Dalam bukunya berjudul ‘Masuk Neraka Gara-gara Puasa Rajab?’, ahli fiqih ini mengutip penjelasan Imam An-Nawawi tentang puasa sunnah pada Rajab.

“Tidak ada keterangan yang tsabit tentang puasa sunnah Rajab, baik bentuk larangan maupun kesunnahan. Namun pada dasarnya melakukan puasa hukumnya sunnah (di luar Ramadhan). Diriwayatkan  Abu Daud, Rasulullah menyunnahkan puasa di bulan-bulan haram, dimana Rajab termasuk di dalamnya.”

Ada beberapa fatwa dari ulama kontemporer yang mengatakan bahwa puasa Rajab hukumnya bid’ah, salah satunya datang dari Syekh Abdul Aziz bin Abdullah bin Baz, Syekh Muhammad bin Shalih Al-Utsaimin dan Syikh Shalif Fauzan. 

Adapula yang mengategorikannya sebagai ibadah makruh, kebanyakan datang dari sebagian ulama salaf. Ibnu Qadamah dan Al-Mardawi adalah ulama yang dengan tegas menyebutnya makruh. Mereka kebanyakan berkiblat pada Mazhab Al-Hanabilah.

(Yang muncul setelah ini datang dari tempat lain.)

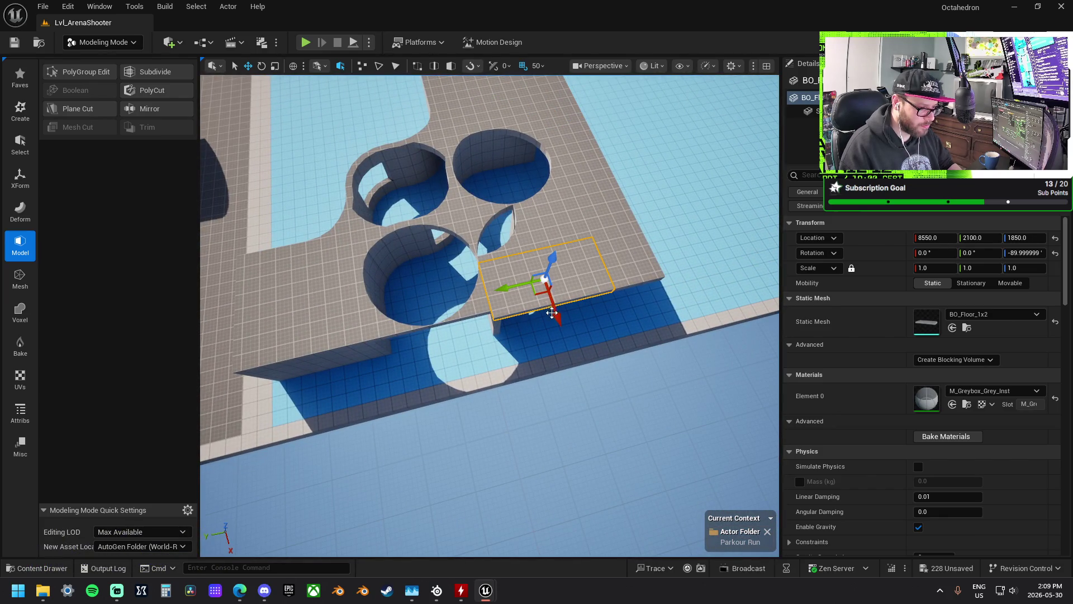
{"action": "mouse_move", "coordinate": [557, 315]}
{"action": "left_mouse_down"}
{"action": "mouse_move", "coordinate": [559, 344]}
{"action": "mouse_move", "coordinate": [558, 309]}
{"action": "mouse_move", "coordinate": [601, 400]}
{"action": "mouse_move", "coordinate": [592, 374]}
{"action": "left_mouse_up"}
{"action": "mouse_move", "coordinate": [553, 338]}
{"action": "left_mouse_down"}
{"action": "mouse_move", "coordinate": [582, 341]}
{"action": "mouse_move", "coordinate": [446, 358]}
{"action": "left_mouse_up"}
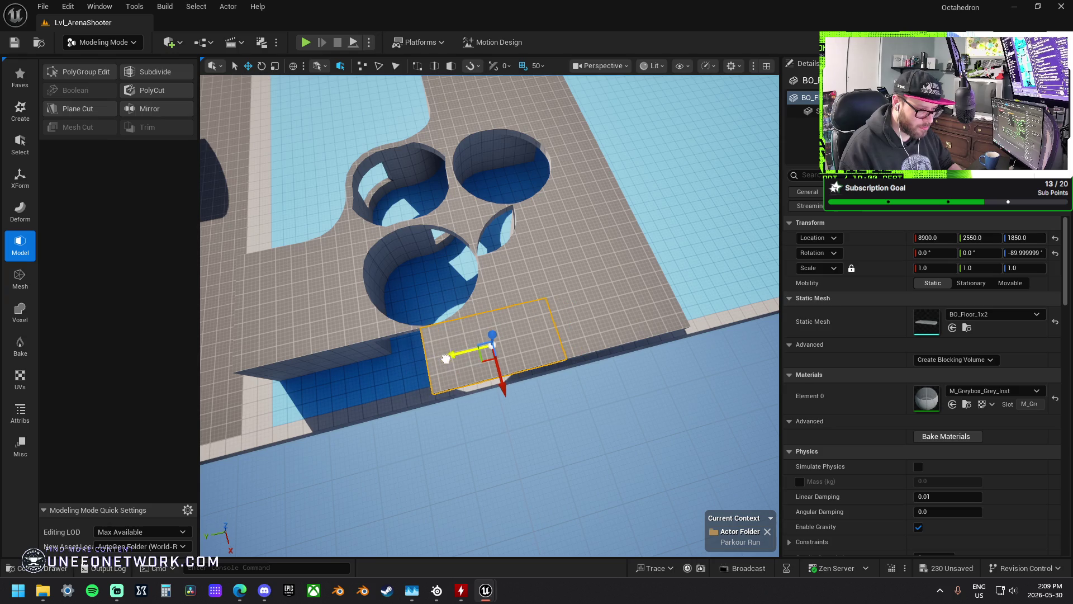
{"action": "mouse_move", "coordinate": [547, 360]}
{"action": "left_mouse_down"}
{"action": "mouse_move", "coordinate": [401, 353]}
{"action": "mouse_move", "coordinate": [362, 368]}
{"action": "left_mouse_up"}
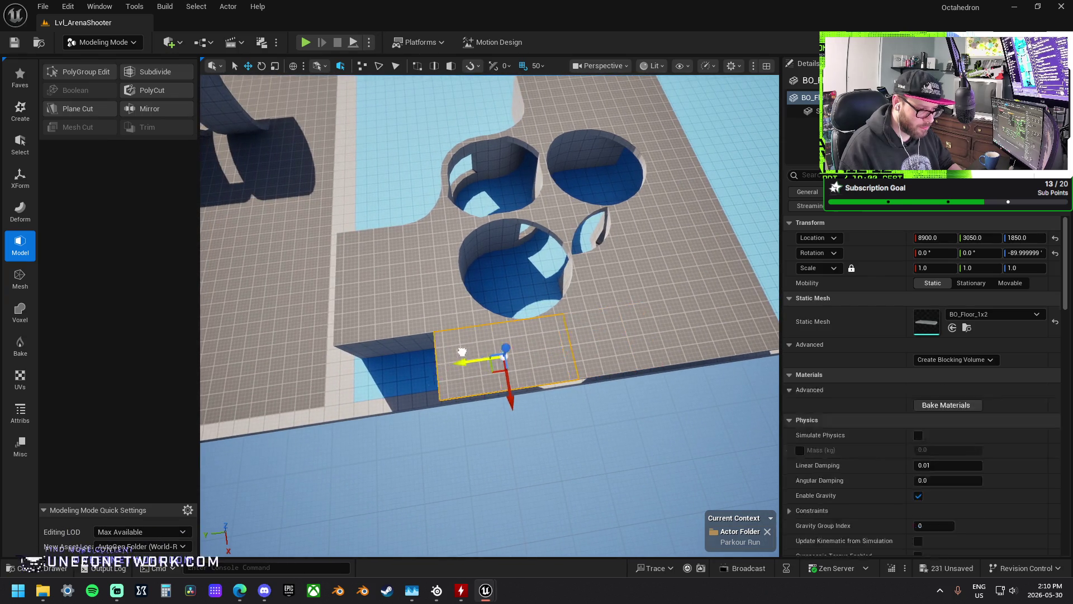
{"action": "mouse_move", "coordinate": [490, 313]}
{"action": "left_mouse_down"}
{"action": "mouse_move", "coordinate": [456, 313]}
{"action": "mouse_move", "coordinate": [455, 263]}
{"action": "mouse_move", "coordinate": [436, 258]}
{"action": "mouse_move", "coordinate": [459, 279]}
{"action": "left_mouse_up"}
{"action": "left_click", "coordinate": [565, 311]}
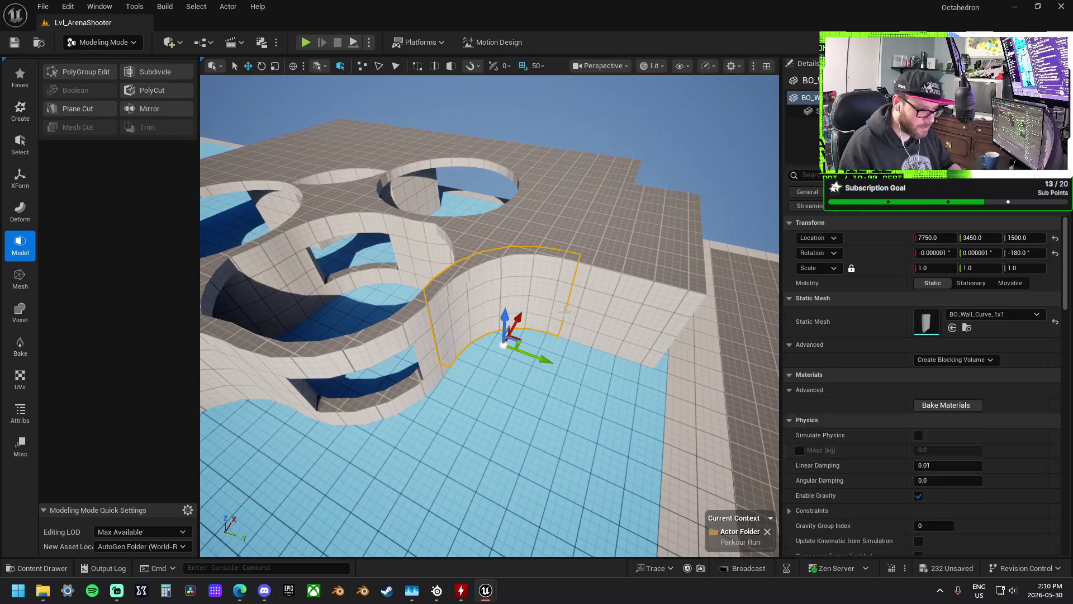
- Slide both curved wall segments along Y to the far edge of the raised platform
{"action": "left_click", "coordinate": [594, 324], "text": "ctrl"}
{"action": "mouse_move", "coordinate": [594, 324]}
{"action": "left_mouse_down"}
{"action": "mouse_move", "coordinate": [536, 307]}
{"action": "mouse_move", "coordinate": [484, 383]}
{"action": "left_mouse_up"}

Sedangkan pendapat yang menyebutnya sebagai sunnah, kebanyakan berasal dari ulama di luar Mazhab Al-Hanabilah. Sebagian besar ulama ini setidaknya memiliki dua hujjah. Pertama, adanya hadits yang menganjurkan untuk berpuasa sunnah.

Kedua, adanya hadits yang menganjurkan untuk berpuasa di bulan-bulan haram. Ulama yang dengan jelas membolehkan bahkan menyunnahkan puasa Rajab antara lain Ibnu Shalah, As-Suyuthi, Ibnu Hajar Al-Haitsami, Ash-Shawi, Asy-Syaukani, dan beberapa lainnya. 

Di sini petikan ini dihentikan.